渋谷駅東口地下で整備が進められてきた雨水貯留施設が8月31日、供用を開始する。整備主体者は渋谷駅街区土地区画整理事業共同施行者(東急、都市再生機構)、管理者は東京都下水道局。
たまった雨水をくみだすポンプや排水管と雨水が流入するドロップシャフト
駅周辺を中心に再開発(渋谷駅街区土地区画整理)事業が2010(平成22)年度から進められている渋谷。その中核となる「渋谷スクランブルスクエア」の建設工事と並行して、駅東口エリアの地上と地下も整備を進めている。地下では2015(平成27)年に渋谷川の再生と移設を行い、昨年11月には渋谷駅東口地下広場が一部供用開始となった。
渋谷は周辺がすり鉢状の地形で、駅はその底辺に位置するため豪雨時などに駅方向に雨水が流れ冠水することもあったことから「水害に強く、安全・安心なまちづくりの実現」を目指し雨水貯留施設を整備した。東京都下水道局はこれまで1時間50ミリの降雨に対応する下水道施設を整備してきたが、集中豪雨の増加に伴い、大規模な地下街では1時間75ミリの降雨へ対応する貯留施設の整備などを進めている。同所も大規模な地下街の浸水対策の一つに位置付けられ、2006(平成18)年度には先駆けて渋谷駅西口エリアの地下に神南貯留管(最大貯留量約4000トン)を整備している。
渋谷駅東口雨水貯留施設は2011(平成23)年2月に着工、2014(平成26)年8月に掘削完了後、本設工事に順次取り掛かってきた。
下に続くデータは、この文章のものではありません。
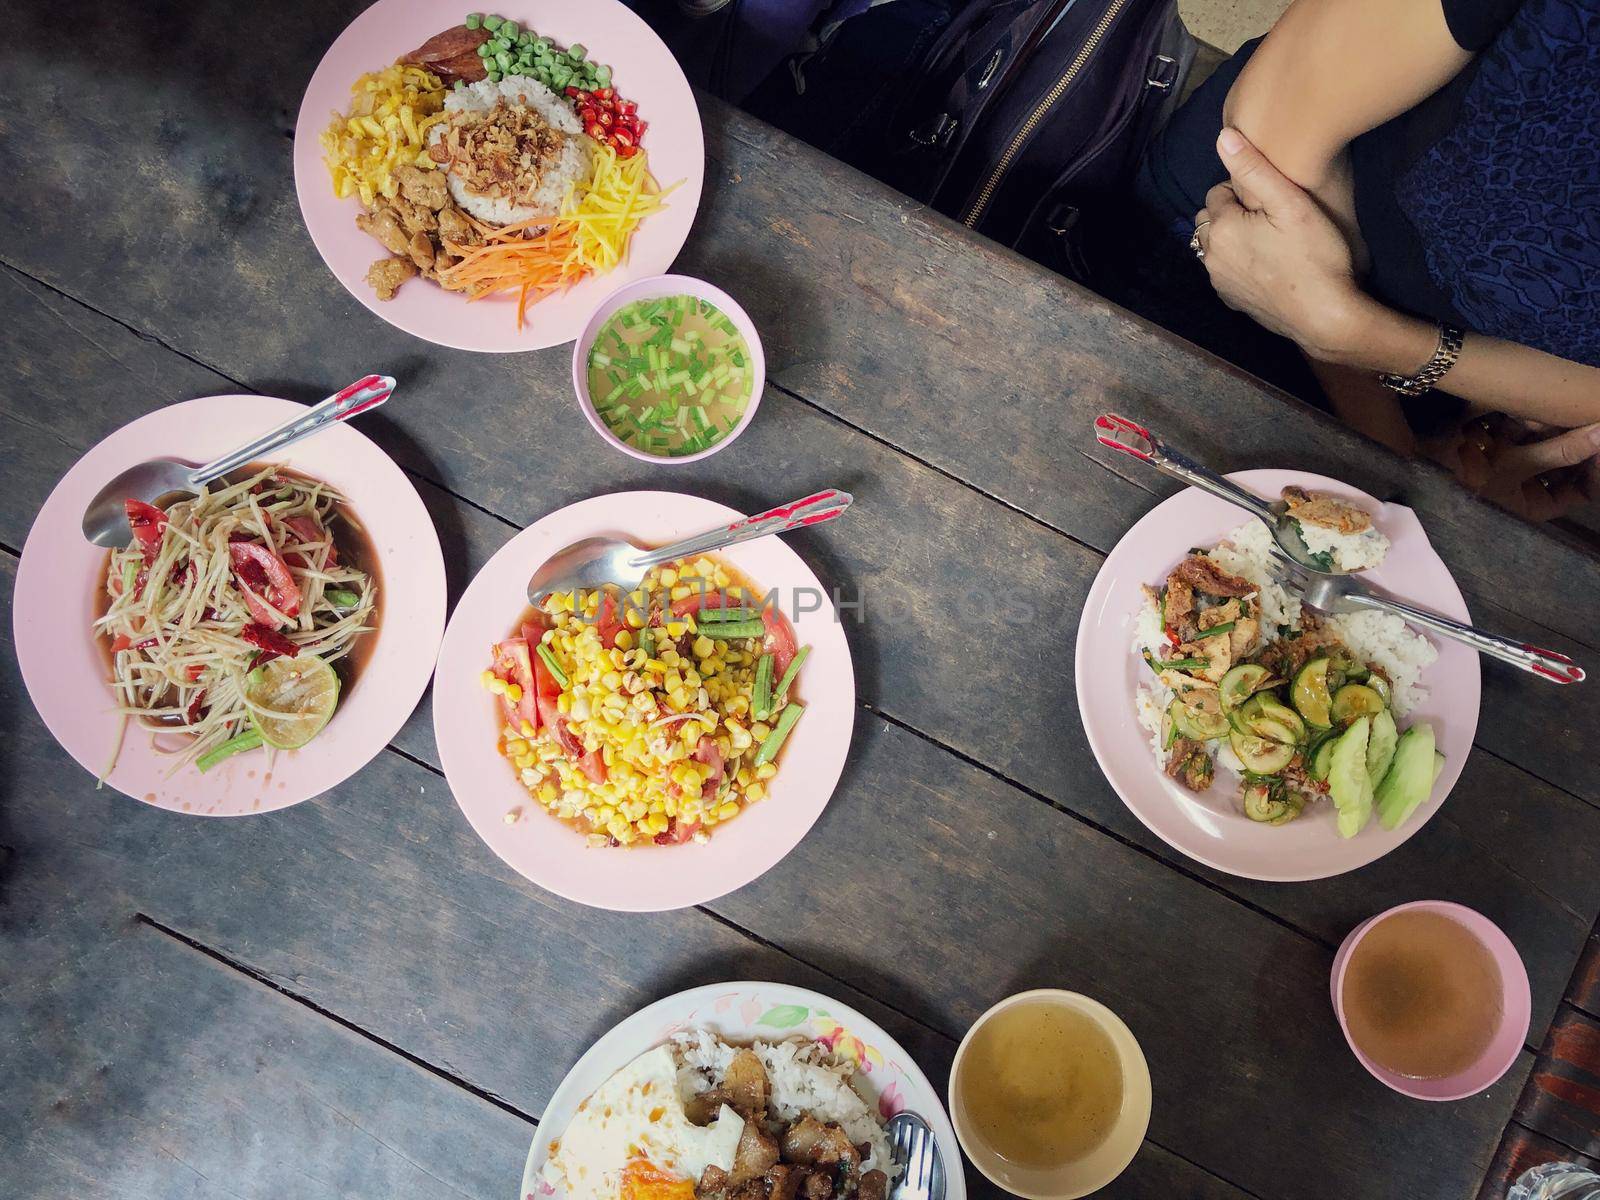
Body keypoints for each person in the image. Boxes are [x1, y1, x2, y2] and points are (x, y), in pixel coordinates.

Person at [1121, 0, 1600, 521]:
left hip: (1440, 388)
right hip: (1238, 244)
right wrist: (1386, 462)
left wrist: (1382, 364)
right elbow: (1273, 114)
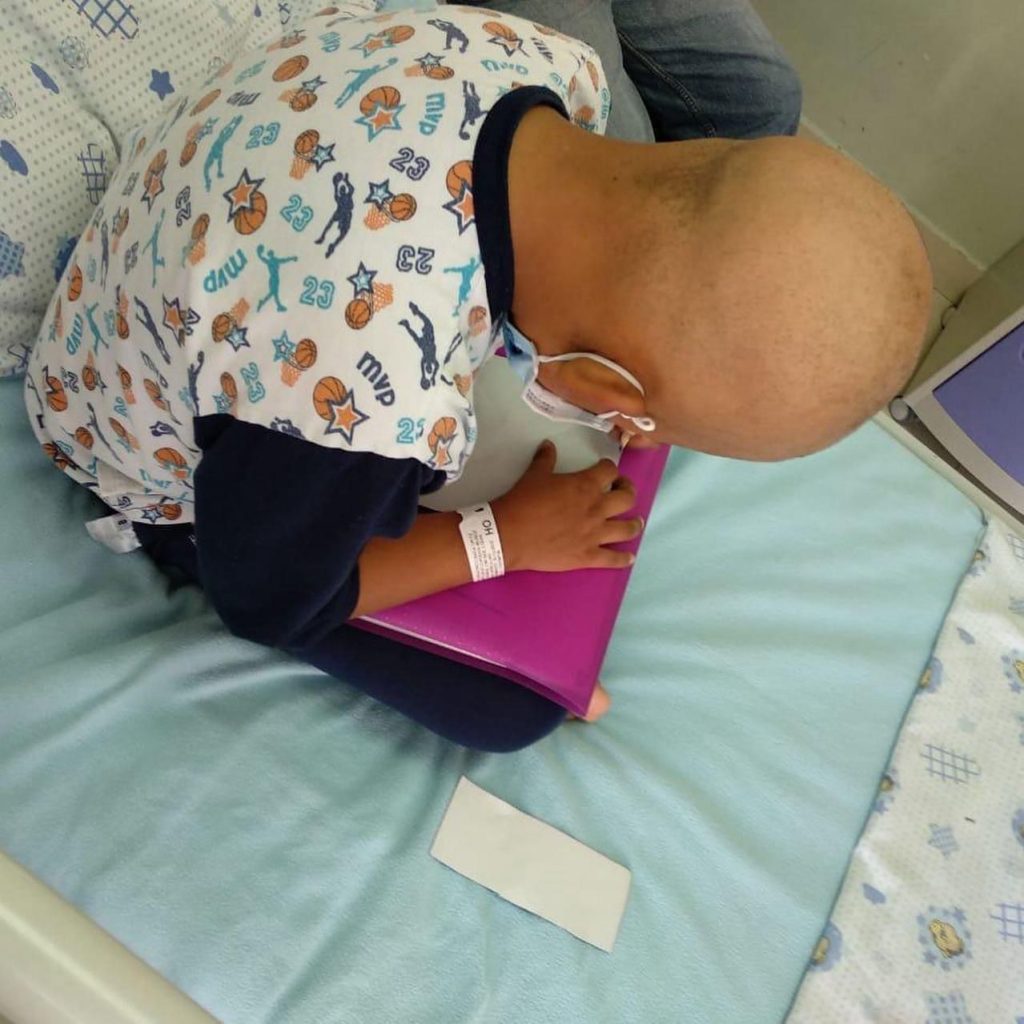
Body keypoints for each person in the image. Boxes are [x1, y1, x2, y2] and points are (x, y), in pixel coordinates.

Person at [24, 3, 931, 753]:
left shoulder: (538, 60)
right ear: (602, 389)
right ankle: (172, 542)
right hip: (130, 439)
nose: (635, 438)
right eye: (647, 427)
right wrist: (498, 540)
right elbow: (265, 602)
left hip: (201, 220)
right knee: (512, 711)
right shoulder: (370, 410)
新型コロナウィルスの影響で人員を削減し作業を進めるなどしていたことから、当初予定していた「東京オリンピック・パラリンピック前」の供用開始からは遅れたが、これから訪れる台風シーズンに向け供用を始める。
場所は渋谷駅東口広場のさらに下、最深部は地上から約25メートルに位置。広さは東西約22メートル×南北約45メートル、天井高は約7メートル。最大貯留量は約4000トン(25メートルプール×6レーン9個相当)。内部はいくつかの小部屋に分けられている。降水量によって水がたまる小部屋を3段階で使い分けられるようにし、使用後の掃除範囲を狭める工夫を施す。流入時の水流の勢いを抑えるドロップシャフト(らせん状の水路)を採用することで底部の劣化を防止。脱臭・換気設備も備えている。
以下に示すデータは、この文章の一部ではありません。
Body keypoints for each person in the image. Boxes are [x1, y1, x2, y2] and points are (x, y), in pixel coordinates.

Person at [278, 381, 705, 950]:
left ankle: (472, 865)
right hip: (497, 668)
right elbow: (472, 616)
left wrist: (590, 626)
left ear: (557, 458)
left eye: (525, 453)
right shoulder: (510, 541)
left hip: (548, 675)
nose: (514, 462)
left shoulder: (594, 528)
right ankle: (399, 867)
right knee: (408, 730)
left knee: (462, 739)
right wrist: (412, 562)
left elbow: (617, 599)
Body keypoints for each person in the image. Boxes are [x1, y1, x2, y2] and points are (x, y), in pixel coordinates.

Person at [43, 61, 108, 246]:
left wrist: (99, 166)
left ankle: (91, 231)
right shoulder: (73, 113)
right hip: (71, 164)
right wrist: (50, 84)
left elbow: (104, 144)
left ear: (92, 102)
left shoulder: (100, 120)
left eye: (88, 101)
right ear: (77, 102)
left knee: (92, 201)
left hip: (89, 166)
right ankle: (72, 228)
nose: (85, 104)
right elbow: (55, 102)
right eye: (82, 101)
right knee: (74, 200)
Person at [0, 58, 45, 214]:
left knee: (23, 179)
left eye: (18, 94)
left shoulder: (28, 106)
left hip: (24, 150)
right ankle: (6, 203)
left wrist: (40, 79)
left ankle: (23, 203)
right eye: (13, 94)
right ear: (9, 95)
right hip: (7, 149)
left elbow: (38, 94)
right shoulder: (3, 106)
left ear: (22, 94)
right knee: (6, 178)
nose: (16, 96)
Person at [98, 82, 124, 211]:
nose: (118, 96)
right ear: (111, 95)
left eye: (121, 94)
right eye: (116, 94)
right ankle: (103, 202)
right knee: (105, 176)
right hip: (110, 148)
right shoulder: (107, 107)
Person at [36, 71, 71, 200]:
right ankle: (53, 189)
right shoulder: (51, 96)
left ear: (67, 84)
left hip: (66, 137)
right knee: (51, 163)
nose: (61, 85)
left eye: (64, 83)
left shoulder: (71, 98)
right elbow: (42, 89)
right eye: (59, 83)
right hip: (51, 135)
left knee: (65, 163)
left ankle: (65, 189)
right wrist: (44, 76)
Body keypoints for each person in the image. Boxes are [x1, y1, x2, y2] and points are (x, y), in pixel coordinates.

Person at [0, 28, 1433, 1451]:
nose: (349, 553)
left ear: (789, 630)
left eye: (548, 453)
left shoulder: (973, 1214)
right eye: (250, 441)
貯留施設は1時間に50ミリ~75ミリの雨が降った場合に雨水のストックヤードとして使う。集水エリアは宮益坂や青山通り周辺で、既存のマンホールに加え新たに設置した取水ポイント5カ所から水が流れ込む。たまった雨水は天候回復後48時間かけてポンプでくみ出し、明治通り地下を通る既設の下水道幹線(古川幹線)に排水し下水処理施設に流れつく。1時間75ミリ以上の降水となった際は貯留槽が満水となり、浸水・冠水につながる。
渋谷駅街区土地区画整理事業では今後、東口ではバスターミナルの再配置(地上)を予定。その後、ハチ公前広場の拡充やタクシー乗降場の地下化など西口エリアの整備も控えている。2026年度に終了予定で、総事業費は631億円。